REQUIRED ACTION
What should be copied is the stretch of entries below from the line with "Figure 5. γ" up to and including the line with "Figure 2. Cell", exactly and without images.

EXERCISE DATA
# # #
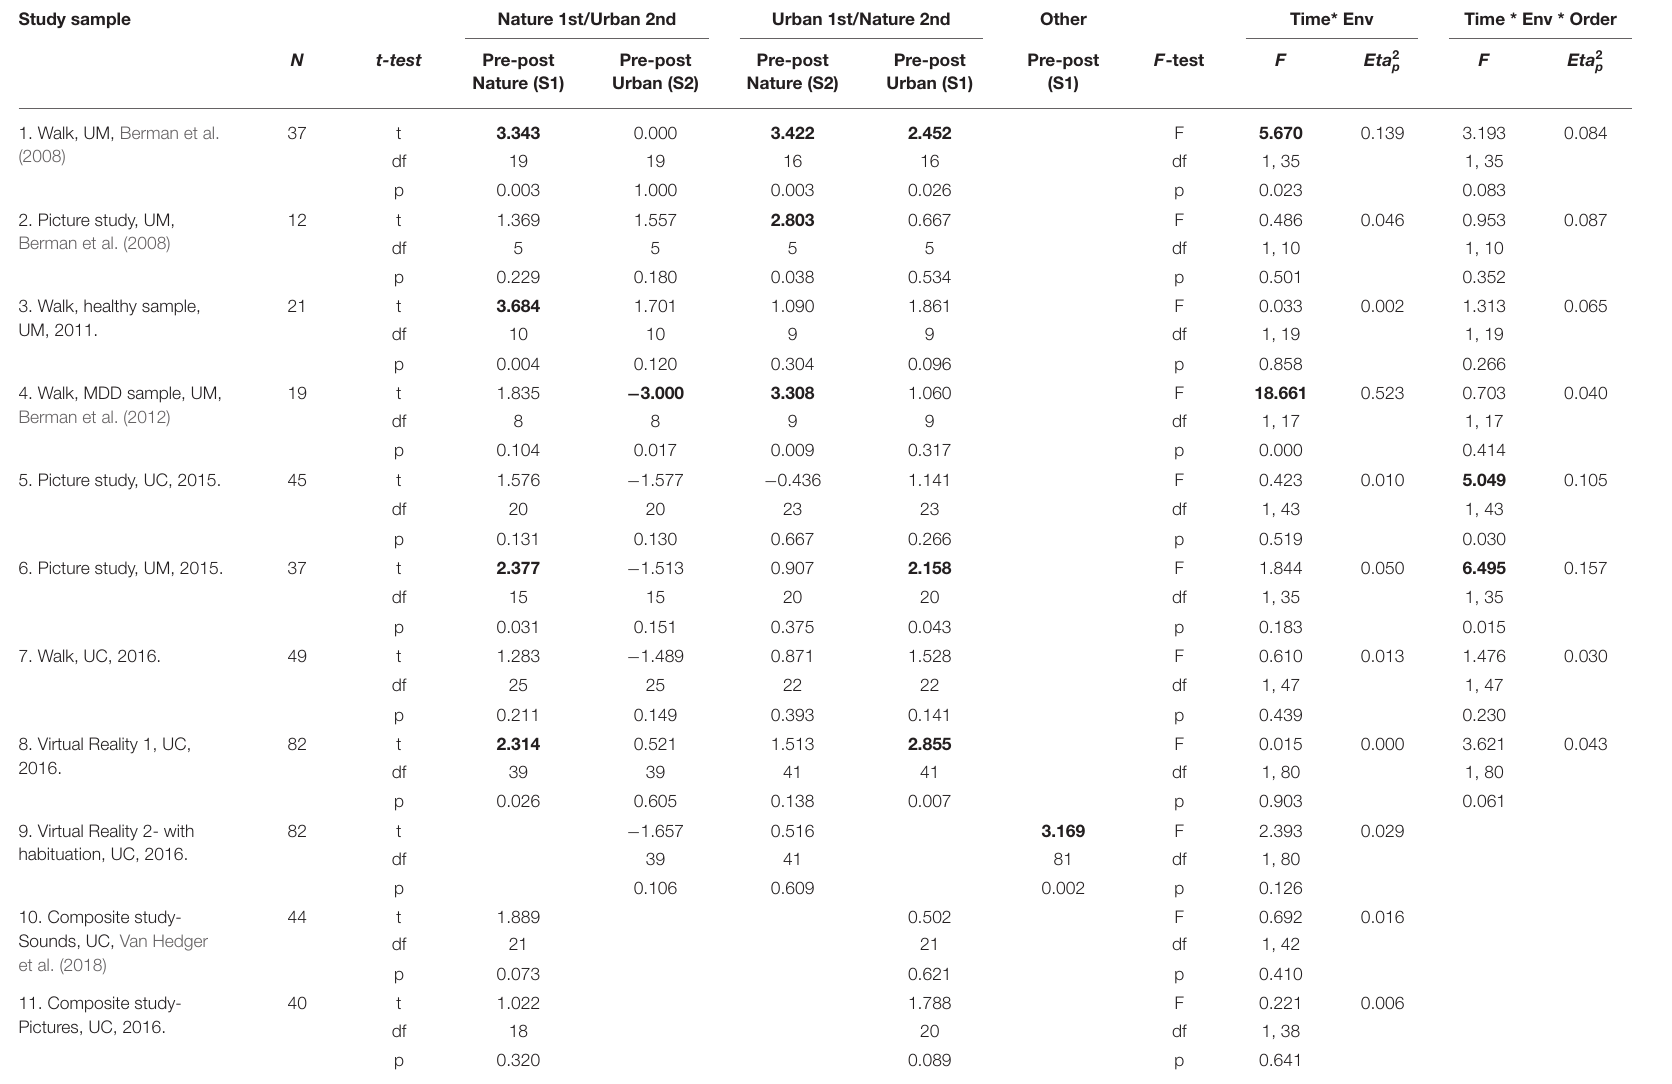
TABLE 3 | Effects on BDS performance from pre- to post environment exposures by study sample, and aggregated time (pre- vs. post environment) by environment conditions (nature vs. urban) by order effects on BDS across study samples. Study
# # #
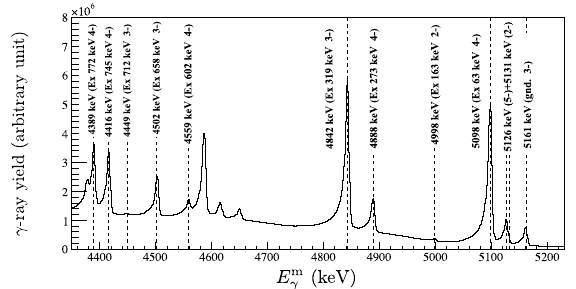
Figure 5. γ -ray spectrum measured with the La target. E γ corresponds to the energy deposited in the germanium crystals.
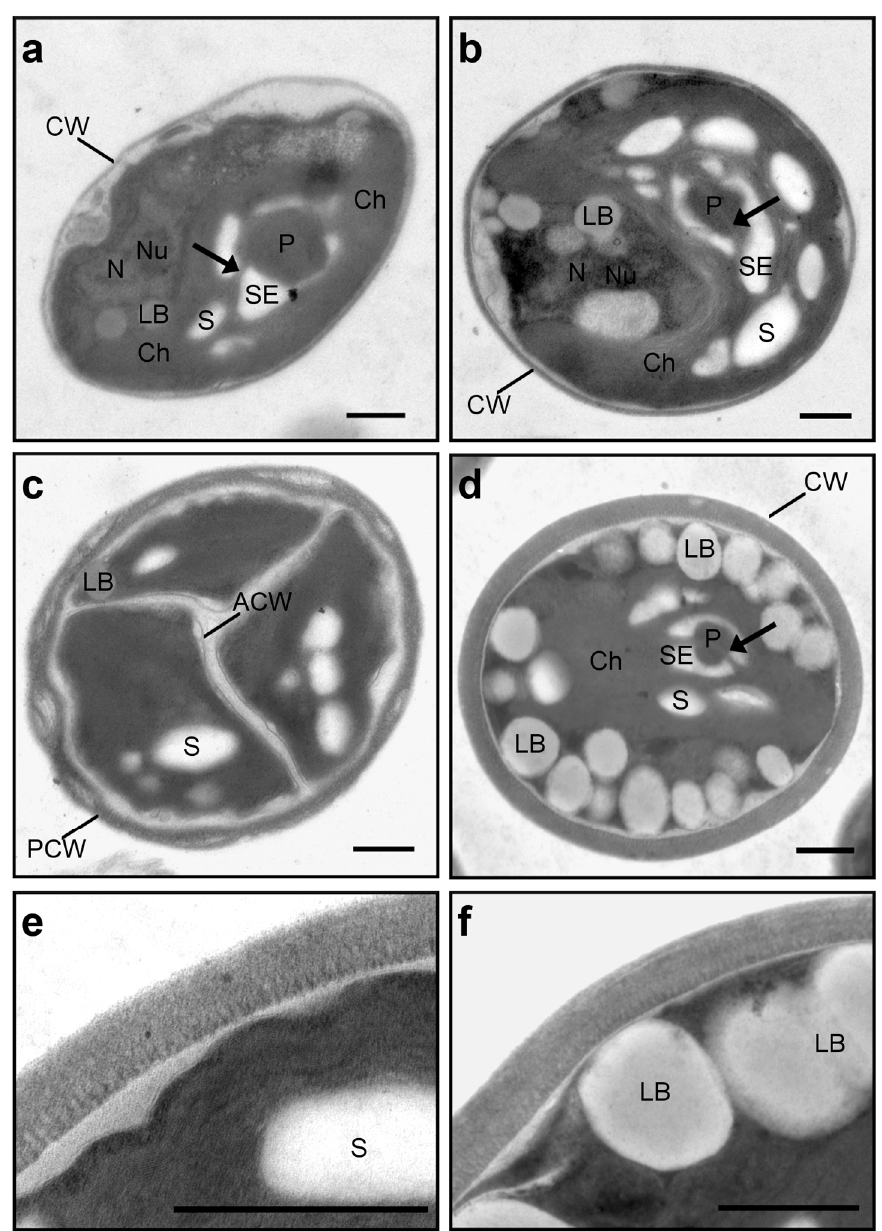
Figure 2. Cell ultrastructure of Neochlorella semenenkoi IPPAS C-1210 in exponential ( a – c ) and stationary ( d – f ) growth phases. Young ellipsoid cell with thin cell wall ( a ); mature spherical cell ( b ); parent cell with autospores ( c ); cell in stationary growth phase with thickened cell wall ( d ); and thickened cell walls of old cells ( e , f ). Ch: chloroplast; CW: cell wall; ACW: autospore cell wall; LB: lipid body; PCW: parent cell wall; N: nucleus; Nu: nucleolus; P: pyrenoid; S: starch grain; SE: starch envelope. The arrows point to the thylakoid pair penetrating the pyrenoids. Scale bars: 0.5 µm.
# # #
SOLUTION FOR THIS PROBLEM
Figure 5. γ -ray spectrum measured with the La target. E γ corresponds to the energy deposited in the germanium crystals.
Figure 2. Cell ultrastructure of Neochlorella semenenkoi IPPAS C-1210 in exponential ( a – c ) and stationary ( d – f ) growth phases. Young ellipsoid cell with thin cell wall ( a ); mature spherical cell ( b ); parent cell with autospores ( c ); cell in stationary growth phase with thickened cell wall ( d ); and thickened cell walls of old cells ( e , f ). Ch: chloroplast; CW: cell wall; ACW: autospore cell wall; LB: lipid body; PCW: parent cell wall; N: nucleus; Nu: nucleolus; P: pyrenoid; S: starch grain; SE: starch envelope. The arrows point to the thylakoid pair penetrating the pyrenoids. Scale bars: 0.5 µm.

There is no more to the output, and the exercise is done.